What I did: for the martingale part I checked 3 conditions:

  1. It does look adapted, doesn't depend on future values (not sure how to prove this rigorously)
  2. Integrability: $E[|E[e^{W(T)}|F(t)]|] \leq (jensen) E[E[e^{|W(T)|}|F(t)]] = E[e^{|W(T)|}] = E[e^{\sqrt{T}*|\epsilon|}] < \infty $ (I can just say that MGF is finite, right? $\epsilon$ is a standard normal random variable)

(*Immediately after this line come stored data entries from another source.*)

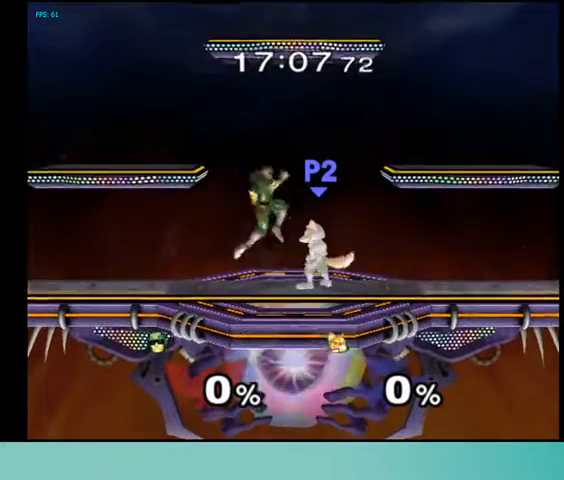
{"buttons": [], "events": [[367, "R1", "down"], [400, "R1", "up"]]}
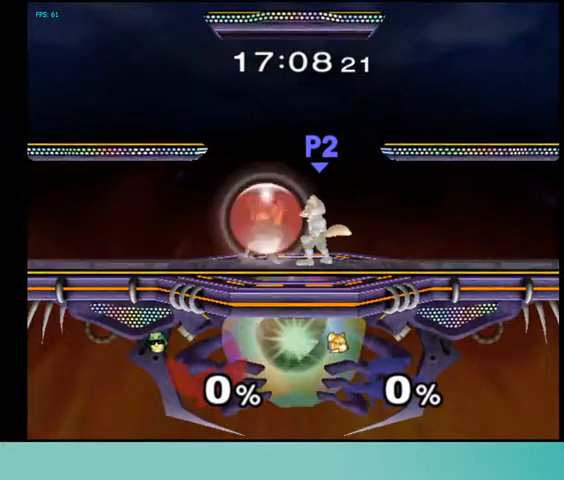
{"buttons": [], "events": []}
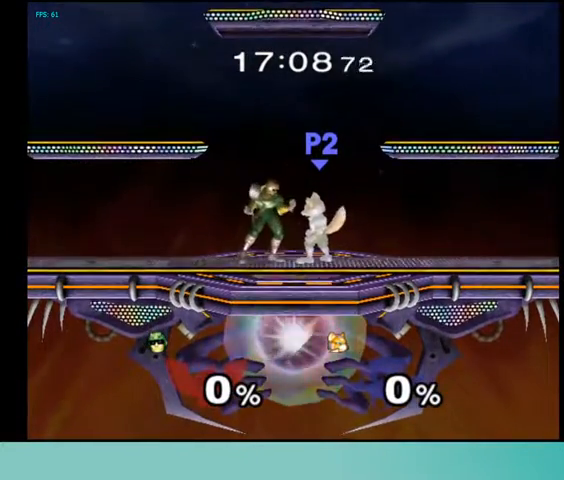
{"buttons": [], "events": []}
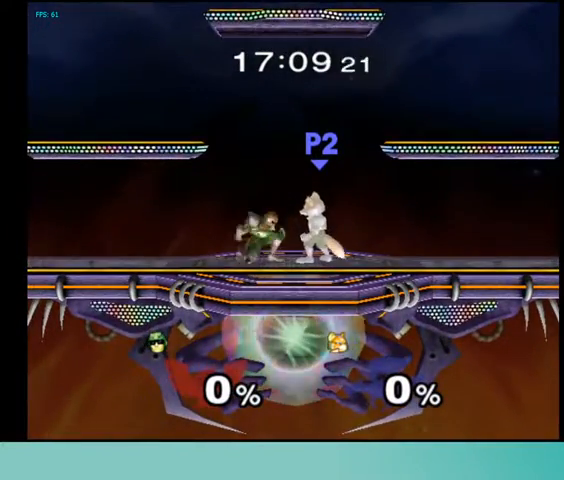
{"buttons": [], "events": []}
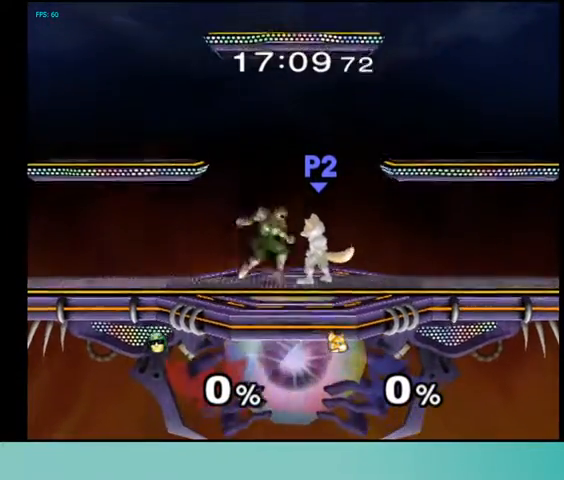
{"buttons": [], "events": []}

  3. For any $s \leq t: E[M(t)|F(s)] = E[E[e^{W(T)}|F(t)]|F(s)] = E[E[e^{W(T)}|F(s)]|F(t)] = E[e^{W(T)}|F(s)] = M(s) $ Thus $M(t)$ is a martingale

For the representation part:

$E[e^{W(T)}|F(t)] = M(0) + \int_0^t \phi(s)dW(s)$

Now, this is where I'm not sure if I'm doing it right:

$E[e^{W(T)}|F(t)] = E[e^{W(T) - W(t) + W(t)}|F(t)] = $ (take out what is known) $ e^{W(t)}*E[e^{W(T) - W(t)}|F(t)] = $ (independent increments) $ e^{W(t)}*E[e^{W(T)-W(t)}] = e^{W(t)}*e^{\frac{T-t}{2}} = e^{W(t) + 0.5(T - t)} $

$M(0) = e^{0.5T}$, so my representation turns into this:

$e^{W(t) - 0.5t} = \int_0^t \phi(s)dW(s)$

Now, I am going to use Ito on a function $f(x,t) = e^{x - 0.5t}$

$f_x = e^{x - 0.5t}$

$f_{xx} = e^{x - 0.5t}$

$f_t = -0.5e^{x - 0.5t}$

$d(f) = e^{x - 0.5t}dx - 0.5e^{x - 0.5t}dt + 0.5*e^{x - 0.5t}dt = e^{x - 0.5t}dx$

$e^{W(t) - 0.5t} = 1 + \int_0^t e^{W(s)-0.5s}dW(s) = \int_0^t \frac{1}{W(t)} + e^{W(s) - 0.5s}dW(s)$

So my $\phi$ is $\frac{1}{W(t)} + e^{W(s) - 0.5s}$

I need to check that it is square-integrable, but for some reason I'm confused about the $\frac{1}{W(t)}$. Do I treat it as a constant and freely take out of expectation or ... maybe I made a mistake somewhere? I hope someone can give me a helping hand.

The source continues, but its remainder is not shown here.